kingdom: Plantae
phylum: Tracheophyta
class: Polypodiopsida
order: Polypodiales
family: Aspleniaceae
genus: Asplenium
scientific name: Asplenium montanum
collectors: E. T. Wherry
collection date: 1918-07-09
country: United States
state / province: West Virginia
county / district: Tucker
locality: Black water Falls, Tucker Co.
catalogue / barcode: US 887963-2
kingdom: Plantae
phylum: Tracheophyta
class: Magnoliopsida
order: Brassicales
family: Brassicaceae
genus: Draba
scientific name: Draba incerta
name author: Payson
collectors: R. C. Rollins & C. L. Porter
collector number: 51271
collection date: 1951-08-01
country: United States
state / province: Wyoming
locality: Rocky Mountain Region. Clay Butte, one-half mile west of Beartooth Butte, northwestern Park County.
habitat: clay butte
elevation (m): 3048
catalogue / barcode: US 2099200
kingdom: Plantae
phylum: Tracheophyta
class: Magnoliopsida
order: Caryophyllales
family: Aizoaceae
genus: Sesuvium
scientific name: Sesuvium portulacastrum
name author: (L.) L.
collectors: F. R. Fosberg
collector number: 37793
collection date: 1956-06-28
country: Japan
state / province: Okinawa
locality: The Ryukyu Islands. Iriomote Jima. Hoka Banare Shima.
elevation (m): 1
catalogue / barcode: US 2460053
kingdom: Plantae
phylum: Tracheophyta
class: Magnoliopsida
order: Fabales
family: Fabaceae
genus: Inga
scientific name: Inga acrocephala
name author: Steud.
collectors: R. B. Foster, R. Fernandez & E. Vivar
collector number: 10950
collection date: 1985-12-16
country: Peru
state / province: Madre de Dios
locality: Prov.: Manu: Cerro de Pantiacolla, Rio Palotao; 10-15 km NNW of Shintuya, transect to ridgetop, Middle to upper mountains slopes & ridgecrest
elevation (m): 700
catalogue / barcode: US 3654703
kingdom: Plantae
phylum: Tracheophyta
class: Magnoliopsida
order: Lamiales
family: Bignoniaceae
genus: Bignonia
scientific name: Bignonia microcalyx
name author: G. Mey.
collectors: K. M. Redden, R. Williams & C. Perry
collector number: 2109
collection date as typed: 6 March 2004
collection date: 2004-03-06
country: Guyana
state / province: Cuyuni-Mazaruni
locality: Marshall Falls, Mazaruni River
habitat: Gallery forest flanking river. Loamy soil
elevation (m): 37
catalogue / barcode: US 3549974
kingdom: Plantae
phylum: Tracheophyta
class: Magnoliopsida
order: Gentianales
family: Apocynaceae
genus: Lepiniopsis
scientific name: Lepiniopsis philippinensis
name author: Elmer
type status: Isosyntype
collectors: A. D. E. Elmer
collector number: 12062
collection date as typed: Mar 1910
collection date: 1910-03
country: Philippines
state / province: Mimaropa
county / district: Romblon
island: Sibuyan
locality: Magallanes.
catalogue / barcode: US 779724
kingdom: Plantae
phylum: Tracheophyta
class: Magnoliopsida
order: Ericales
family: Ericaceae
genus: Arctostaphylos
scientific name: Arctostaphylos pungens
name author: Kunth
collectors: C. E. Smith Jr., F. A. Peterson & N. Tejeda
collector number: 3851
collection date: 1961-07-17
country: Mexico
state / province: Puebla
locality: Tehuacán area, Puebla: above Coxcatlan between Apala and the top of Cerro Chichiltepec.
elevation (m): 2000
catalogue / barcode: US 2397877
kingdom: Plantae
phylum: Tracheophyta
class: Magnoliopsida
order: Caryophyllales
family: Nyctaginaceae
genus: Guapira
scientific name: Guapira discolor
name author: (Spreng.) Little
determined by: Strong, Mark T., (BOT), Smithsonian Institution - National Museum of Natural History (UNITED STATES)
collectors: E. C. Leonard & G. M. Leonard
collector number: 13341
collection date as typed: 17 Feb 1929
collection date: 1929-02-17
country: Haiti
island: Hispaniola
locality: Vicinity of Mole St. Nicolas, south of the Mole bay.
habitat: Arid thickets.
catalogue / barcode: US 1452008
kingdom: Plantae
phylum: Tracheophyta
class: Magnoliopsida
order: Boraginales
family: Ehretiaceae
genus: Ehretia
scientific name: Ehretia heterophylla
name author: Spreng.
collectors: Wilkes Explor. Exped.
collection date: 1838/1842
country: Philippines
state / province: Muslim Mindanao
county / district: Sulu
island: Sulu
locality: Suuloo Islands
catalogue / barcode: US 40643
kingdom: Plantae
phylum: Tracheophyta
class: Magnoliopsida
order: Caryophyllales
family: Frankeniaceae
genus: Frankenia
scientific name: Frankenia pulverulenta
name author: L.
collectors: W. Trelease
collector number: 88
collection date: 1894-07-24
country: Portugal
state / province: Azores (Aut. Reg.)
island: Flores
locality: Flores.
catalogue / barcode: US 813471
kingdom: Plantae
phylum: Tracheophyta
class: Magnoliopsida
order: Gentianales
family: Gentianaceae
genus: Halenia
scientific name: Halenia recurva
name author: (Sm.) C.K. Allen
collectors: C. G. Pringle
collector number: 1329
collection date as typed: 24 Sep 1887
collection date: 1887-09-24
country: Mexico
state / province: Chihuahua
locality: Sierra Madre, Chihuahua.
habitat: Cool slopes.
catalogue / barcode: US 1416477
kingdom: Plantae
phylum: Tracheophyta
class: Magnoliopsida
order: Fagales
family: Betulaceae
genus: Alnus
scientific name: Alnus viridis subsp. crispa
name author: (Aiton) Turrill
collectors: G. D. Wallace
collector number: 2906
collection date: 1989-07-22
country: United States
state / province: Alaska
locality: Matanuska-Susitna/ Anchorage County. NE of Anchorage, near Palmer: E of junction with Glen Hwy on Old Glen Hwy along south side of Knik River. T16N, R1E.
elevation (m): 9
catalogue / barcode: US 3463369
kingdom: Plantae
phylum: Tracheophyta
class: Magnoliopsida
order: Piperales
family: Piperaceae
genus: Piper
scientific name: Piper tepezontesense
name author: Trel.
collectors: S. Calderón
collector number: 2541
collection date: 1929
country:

## Request
Retype every line of the records above, reproducing each one without alteration.

## Exercise result
kingdom: Plantae
phylum: Tracheophyta
class: Polypodiopsida
order: Polypodiales
family: Aspleniaceae
genus: Asplenium
scientific name: Asplenium montanum
collectors: E. T. Wherry
collection date: 1918-07-09
country: United States
state / province: West Virginia
county / district: Tucker
locality: Black water Falls, Tucker Co.
catalogue / barcode: US 887963-2
kingdom: Plantae
phylum: Tracheophyta
class: Magnoliopsida
order: Brassicales
family: Brassicaceae
genus: Draba
scientific name: Draba incerta
name author: Payson
collectors: R. C. Rollins & C. L. Porter
collector number: 51271
collection date: 1951-08-01
country: United States
state / province: Wyoming
locality: Rocky Mountain Region. Clay Butte, one-half mile west of Beartooth Butte, northwestern Park County.
habitat: clay butte
elevation (m): 3048
catalogue / barcode: US 2099200
kingdom: Plantae
phylum: Tracheophyta
class: Magnoliopsida
order: Caryophyllales
family: Aizoaceae
genus: Sesuvium
scientific name: Sesuvium portulacastrum
name author: (L.) L.
collectors: F. R. Fosberg
collector number: 37793
collection date: 1956-06-28
country: Japan
state / province: Okinawa
locality: The Ryukyu Islands. Iriomote Jima. Hoka Banare Shima.
elevation (m): 1
catalogue / barcode: US 2460053
kingdom: Plantae
phylum: Tracheophyta
class: Magnoliopsida
order: Fabales
family: Fabaceae
genus: Inga
scientific name: Inga acrocephala
name author: Steud.
collectors: R. B. Foster, R. Fernandez & E. Vivar
collector number: 10950
collection date: 1985-12-16
country: Peru
state / province: Madre de Dios
locality: Prov.: Manu: Cerro de Pantiacolla, Rio Palotao; 10-15 km NNW of Shintuya, transect to ridgetop, Middle to upper mountains slopes & ridgecrest
elevation (m): 700
catalogue / barcode: US 3654703
kingdom: Plantae
phylum: Tracheophyta
class: Magnoliopsida
order: Lamiales
family: Bignoniaceae
genus: Bignonia
scientific name: Bignonia microcalyx
name author: G. Mey.
collectors: K. M. Redden, R. Williams & C. Perry
collector number: 2109
collection date as typed: 6 March 2004
collection date: 2004-03-06
country: Guyana
state / province: Cuyuni-Mazaruni
locality: Marshall Falls, Mazaruni River
habitat: Gallery forest flanking river. Loamy soil
elevation (m): 37
catalogue / barcode: US 3549974
kingdom: Plantae
phylum: Tracheophyta
class: Magnoliopsida
order: Gentianales
family: Apocynaceae
genus: Lepiniopsis
scientific name: Lepiniopsis philippinensis
name author: Elmer
type status: Isosyntype
collectors: A. D. E. Elmer
collector number: 12062
collection date as typed: Mar 1910
collection date: 1910-03
country: Philippines
state / province: Mimaropa
county / district: Romblon
island: Sibuyan
locality: Magallanes.
catalogue / barcode: US 779724
kingdom: Plantae
phylum: Tracheophyta
class: Magnoliopsida
order: Ericales
family: Ericaceae
genus: Arctostaphylos
scientific name: Arctostaphylos pungens
name author: Kunth
collectors: C. E. Smith Jr., F. A. Peterson & N. Tejeda
collector number: 3851
collection date: 1961-07-17
country: Mexico
state / province: Puebla
locality: Tehuacán area, Puebla: above Coxcatlan between Apala and the top of Cerro Chichiltepec.
elevation (m): 2000
catalogue / barcode: US 2397877
kingdom: Plantae
phylum: Tracheophyta
class: Magnoliopsida
order: Caryophyllales
family: Nyctaginaceae
genus: Guapira
scientific name: Guapira discolor
name author: (Spreng.) Little
determined by: Strong, Mark T., (BOT), Smithsonian Institution - National Museum of Natural History (UNITED STATES)
collectors: E. C. Leonard & G. M. Leonard
collector number: 13341
collection date as typed: 17 Feb 1929
collection date: 1929-02-17
country: Haiti
island: Hispaniola
locality: Vicinity of Mole St. Nicolas, south of the Mole bay.
habitat: Arid thickets.
catalogue / barcode: US 1452008
kingdom: Plantae
phylum: Tracheophyta
class: Magnoliopsida
order: Boraginales
family: Ehretiaceae
genus: Ehretia
scientific name: Ehretia heterophylla
name author: Spreng.
collectors: Wilkes Explor. Exped.
collection date: 1838/1842
country: Philippines
state / province: Muslim Mindanao
county / district: Sulu
island: Sulu
locality: Suuloo Islands
catalogue / barcode: US 40643
kingdom: Plantae
phylum: Tracheophyta
class: Magnoliopsida
order: Caryophyllales
family: Frankeniaceae
genus: Frankenia
scientific name: Frankenia pulverulenta
name author: L.
collectors: W. Trelease
collector number: 88
collection date: 1894-07-24
country: Portugal
state / province: Azores (Aut. Reg.)
island: Flores
locality: Flores.
catalogue / barcode: US 813471
kingdom: Plantae
phylum: Tracheophyta
class: Magnoliopsida
order: Gentianales
family: Gentianaceae
genus: Halenia
scientific name: Halenia recurva
name author: (Sm.) C.K. Allen
collectors: C. G. Pringle
collector number: 1329
collection date as typed: 24 Sep 1887
collection date: 1887-09-24
country: Mexico
state / province: Chihuahua
locality: Sierra Madre, Chihuahua.
habitat: Cool slopes.
catalogue / barcode: US 1416477
kingdom: Plantae
phylum: Tracheophyta
class: Magnoliopsida
order: Fagales
family: Betulaceae
genus: Alnus
scientific name: Alnus viridis subsp. crispa
name author: (Aiton) Turrill
collectors: G. D. Wallace
collector number: 2906
collection date: 1989-07-22
country: United States
state / province: Alaska
locality: Matanuska-Susitna/ Anchorage County. NE of Anchorage, near Palmer: E of junction with Glen Hwy on Old Glen Hwy along south side of Knik River. T16N, R1E.
elevation (m): 9
catalogue / barcode: US 3463369
kingdom: Plantae
phylum: Tracheophyta
class: Magnoliopsida
order: Piperales
family: Piperaceae
genus: Piper
scientific name: Piper tepezontesense
name author: Trel.
collectors: S. Calderón
collector number: 2541
collection date: 1929
country:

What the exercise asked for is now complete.